The best place for your emergency fund is an easy-access savings account or cash Isa. At the moment, you can get interest of more than 5 per cent on both into the bargain, so it’s worth checking out online banks and cash savings platforms, where you can usually find higher rates.

This is Money’s easy-access best buy tables feature accounts paying rates of 5 per cent or more

Monument Bank’s easy-access account pays 5.03 per cent. It has a high minimum deposit of £25,000. This account can be opened in Monument Bank’s app.

Oxbury Bank has an easy-access account which is offering 5.02 per cent. It has a minimum deposit of £20,000 and can be opened online. It is a limited easy-access account so could be removed from sale at any time.

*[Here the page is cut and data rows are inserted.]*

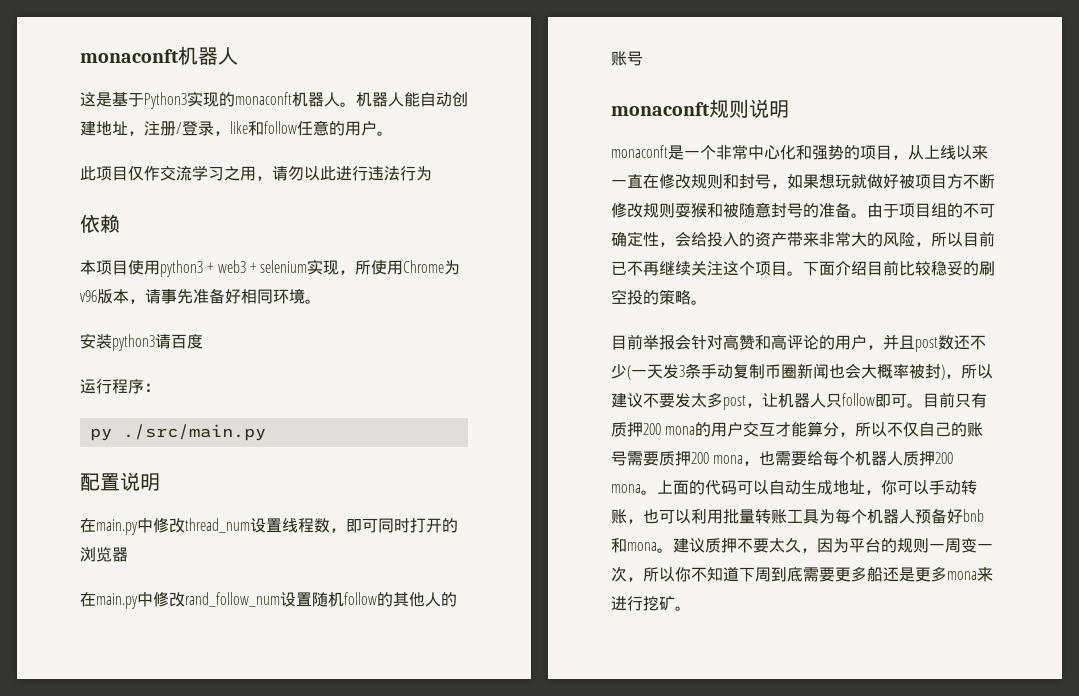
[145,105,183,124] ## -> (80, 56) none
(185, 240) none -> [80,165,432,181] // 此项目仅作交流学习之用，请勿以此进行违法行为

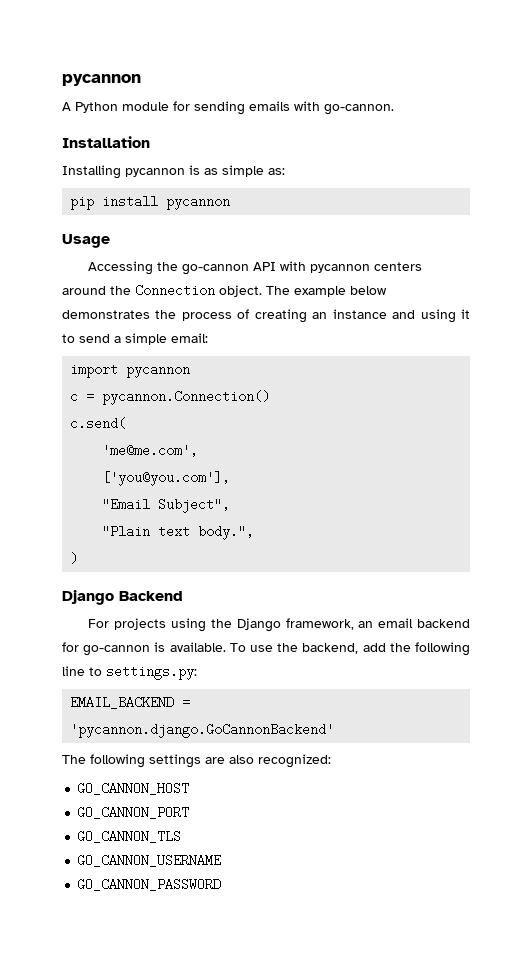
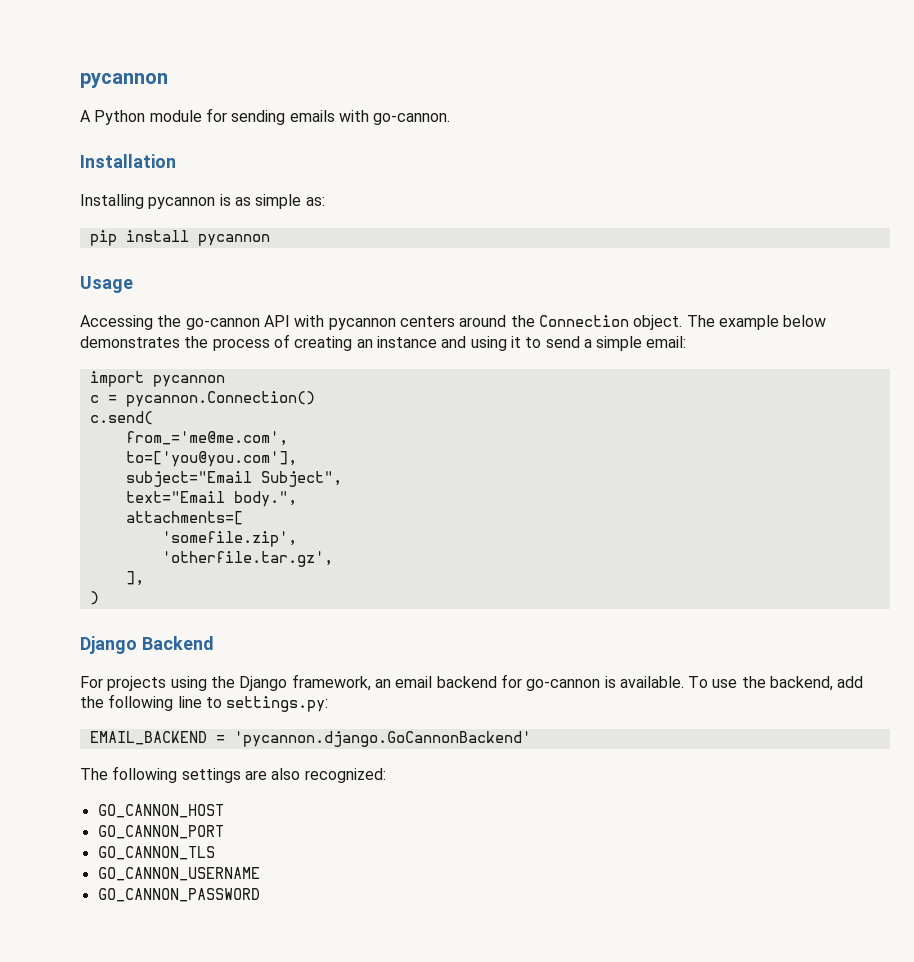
[102,444,199,457] [102,471,231,486] [102,498,151,511] 'me@me.com', // ['you@you.com'], // "Email -> [125,431,288,446] [125,451,297,467] [125,471,252,487] from_='me@me.com', // to=['you@you.com'], // subject="Email
[102,525,191,538] "Plain text -> [125,491,225,503] text="Email
(255, 532) none -> [125,511,243,525] [161,531,297,547] [161,551,333,567] [125,571,144,586] // attachments=[ // 'somefile.zip', // 'otherfile.tar.gz', // ],

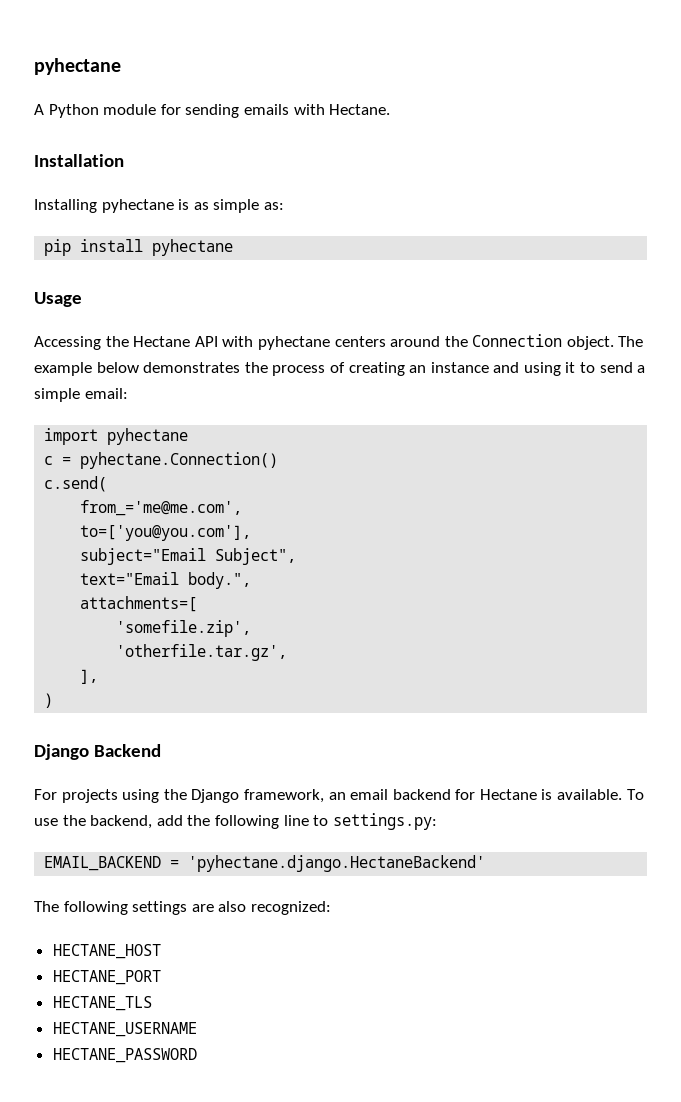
[80,73,168,88] pycannon -> [34,58,121,75] pyhectane
[373,113,451,125] go-cannon. -> [329,104,391,115] Hectane.
[148,197,216,209] pycannon -> [101,199,174,213] pyhectane
[197,234,270,246] pycannon -> [152,239,234,256] pyhectane
[185,318,260,330] go-cannon -> [133,336,191,347] Hectane
[328,318,396,330] pycannon -> [257,336,330,350] pyhectane
[152,375,225,387] pycannon -> [107,428,189,445] pyhectane
[125,391,315,407] pycannon.Connection() -> [80,452,279,469] pyhectane.Connection()
[526,679,601,691] go-cannon -> [479,789,537,800] Hectane
[233,731,531,747] 'pycannon.django.GoCannonBackend' -> [188,855,486,872] 'pyhectane.django.HectaneBackend'
[97,804,224,818] [97,825,224,839] [97,846,215,860] [97,867,260,881] [97,888,260,902] GO_CANNON_HOST // GO_CANNON_PORT // GO_CANNON_TLS // GO_CANNON_USERNAME // GO_CANNON_PASSWORD -> [52,944,161,959] [52,970,161,985] [52,996,152,1011] [52,1022,197,1037] [52,1048,197,1063] HECTANE_HOST // HECTANE_PORT // HECTANE_TLS // HECTANE_USERNAME // HECTANE_PASSWORD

Both Monument and Oxbury’s accounts are taxed and savers can keep more of their interest by getting a cash Isa instead.

With savers paying more tax due to high interest rates and a frozen Personal Savings Allowance, savers with bigger pots would be wise to consider an easy-access cash Isa to scoop some of their interest out of the taxman’s hands.

Plum’s easy-access Isa* pays 5.17 per cent making it the best overall rate for an easy-access cash Isa but this includes a bonus of 0.86 per cent for 12 months, and those who make more than three withdrawals in a year see the rate drop to 3 per cent.

The other drawback is that it is not flexible. A flexible Isa allows you to take money out and pay it back in without using up part of your annual Isa allowance. The only caveat is that you must replace the cash in the same tax year.

The best flexible easy access cash Isa comes from Chip* at 5.1 per cent, while Zopa pays 5.08 per cent – both are app-based accounts.

Paragon Bank’s Isa is also flexible and pays 4.95 per cent. It can be opened online but only allows two withdrawals per year before the rate drops to 1.50 per cent.

Yorkshire Building Society’s easy access cash Isa* pays 4.5 per cent and is flexible with no limits on withdrawals.

> Five of the best cash Isas: This is Money’s pick of the top deals

If you find your savings accumulating beyond what you genuinely need, you might want to consider investing.

Coles said: ‘Building an emergency savings net is vital, but not at the expense of other aspects of your finances. It often makes sense to build up savings and pensions at the same time.

‘If you have regular surplus income to put away, you could direct part to cash and part into a pension until you have enough set aside as an emergency fund and then start fully investing your money. 

‘Equally, an emergency fund, by its very nature, will wax and wane as it is called upon so replenishing this while continuing to invest for the longer term is completely sensible.’